The Job of a Corporate CEO

     The job of a corporate CEO is to earn a profit for his stockholders through the cost-efficient production, allocation and distribution of goods and services.  This serves the interests of the stockholders, the labor deployed for these purposes, the consumer and the country as a whole.  A CEO who builds a factory at home in order to employ more American workers when he could build it in Europe more cost-efficiently can fairly be questioned by the stockholders.  He has no right to play Mr. Bountiful with their money any more than he has a moral right to loot the corporation for his own benefit. 
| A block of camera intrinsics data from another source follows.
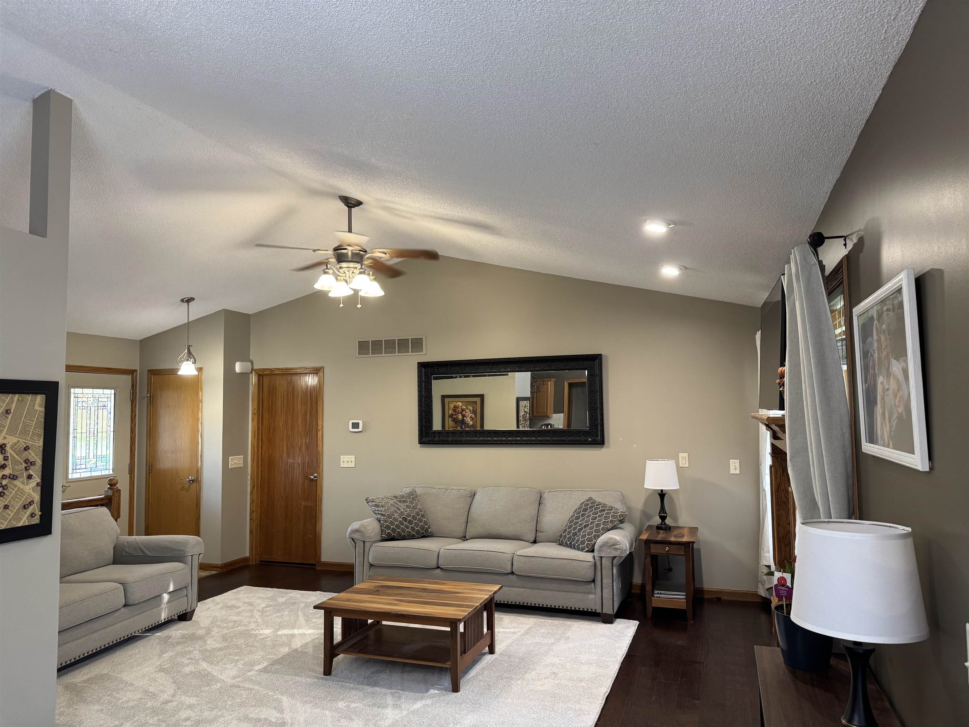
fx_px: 672
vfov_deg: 56.8
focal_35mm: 24
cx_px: 484
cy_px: 364
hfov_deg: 71.6
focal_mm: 6.76
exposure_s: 1/60
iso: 250
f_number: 1.78
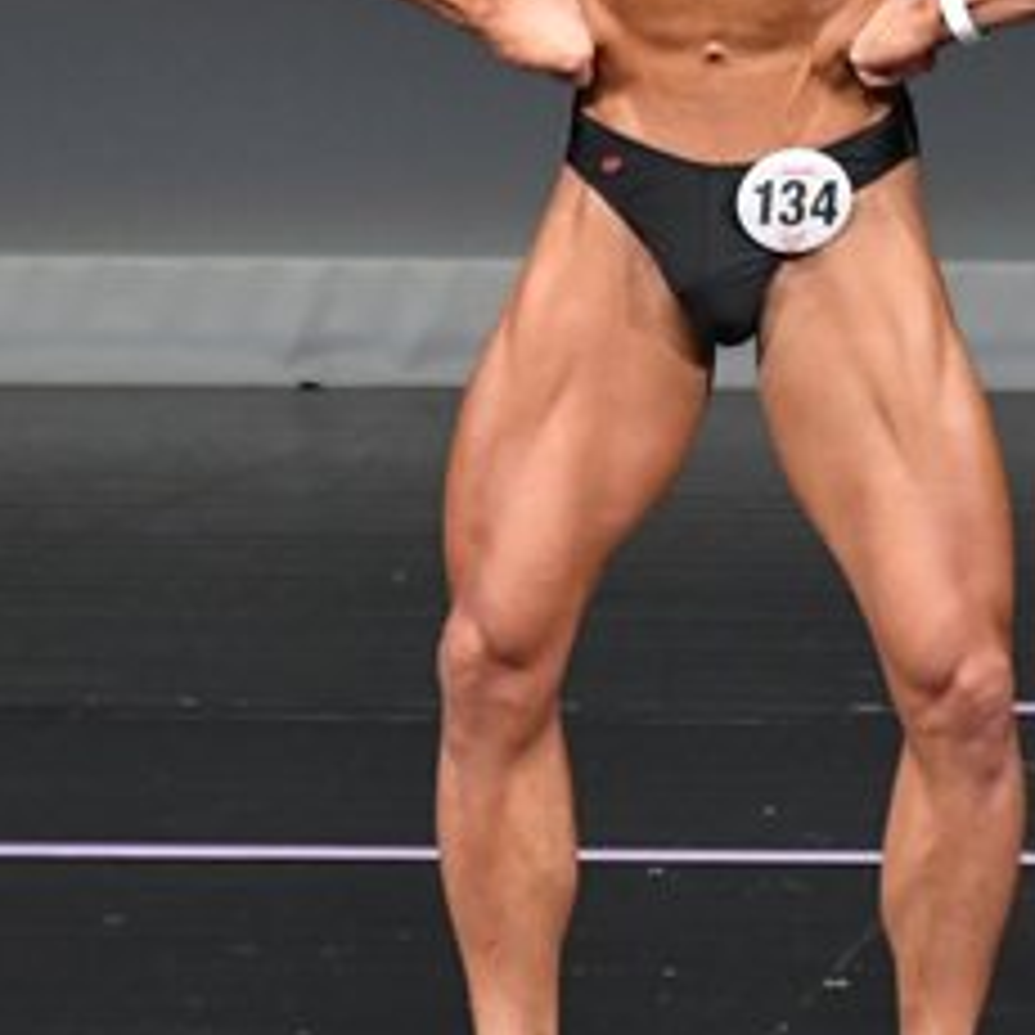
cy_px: 194
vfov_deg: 1.8
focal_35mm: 988
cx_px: 947
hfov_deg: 1.8
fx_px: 33421
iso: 4000
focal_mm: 230
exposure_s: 1/400
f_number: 5.6
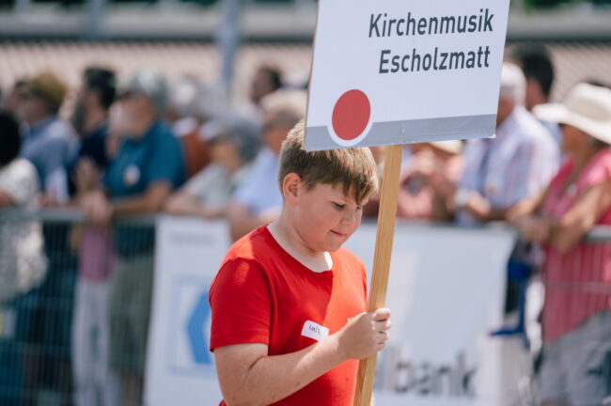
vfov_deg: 6.9
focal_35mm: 200
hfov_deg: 10.3
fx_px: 3391
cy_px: 203
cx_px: 306
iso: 100
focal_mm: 200
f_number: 2.8
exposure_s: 1/1250
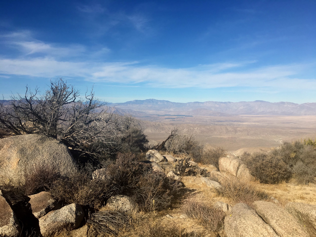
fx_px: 265
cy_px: 118
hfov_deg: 61.7
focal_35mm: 29
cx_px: 158
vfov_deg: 48.2
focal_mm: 4.15
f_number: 2.2
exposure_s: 1/2653
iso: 25
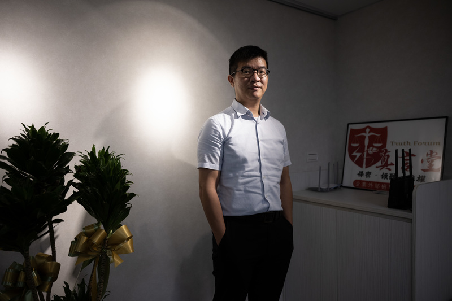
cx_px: 226
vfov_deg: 49.5
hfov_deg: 69.4
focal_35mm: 26
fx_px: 326
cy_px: 150
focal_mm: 26
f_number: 3.2
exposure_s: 1/500
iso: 640
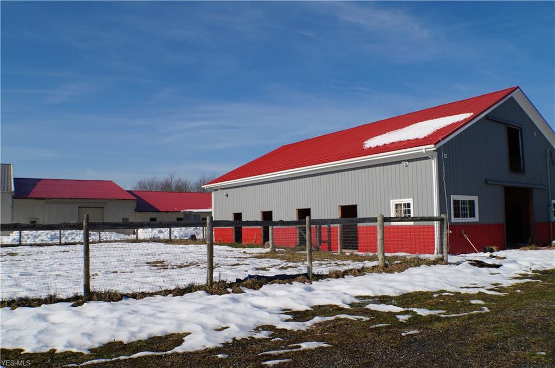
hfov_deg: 49.6
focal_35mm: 39
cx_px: 278
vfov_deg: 34.1
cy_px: 184
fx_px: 600
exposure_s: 1/320
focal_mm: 26
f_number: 10
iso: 100
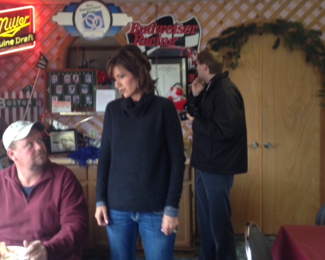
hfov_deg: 37.1
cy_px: 104
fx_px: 481
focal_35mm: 50
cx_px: 125
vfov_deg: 30.2
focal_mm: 4.28
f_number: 2.4
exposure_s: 1/20
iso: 50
     For  over thirty years I worked with and around CEOs and other executives of corporations, mostly large ones.  From the standpoint of intelligence, character, personality and generosity top executives are, on average, a cut or two above the general population.  A few are crooks.  Some are skinflints.  Unfortunately there is a problem here with greed when it comes to outlandish compensation packages in too many cases.  On the whole, however, I would sight unseen bet  on the CEOs and other top executives of large corporations against those who never stop complaining about them but are typically tight-fisted with their own money, frequently with Scrooge-like tenacity.  Their generosity applies to your money, not theirs, in all too many cases.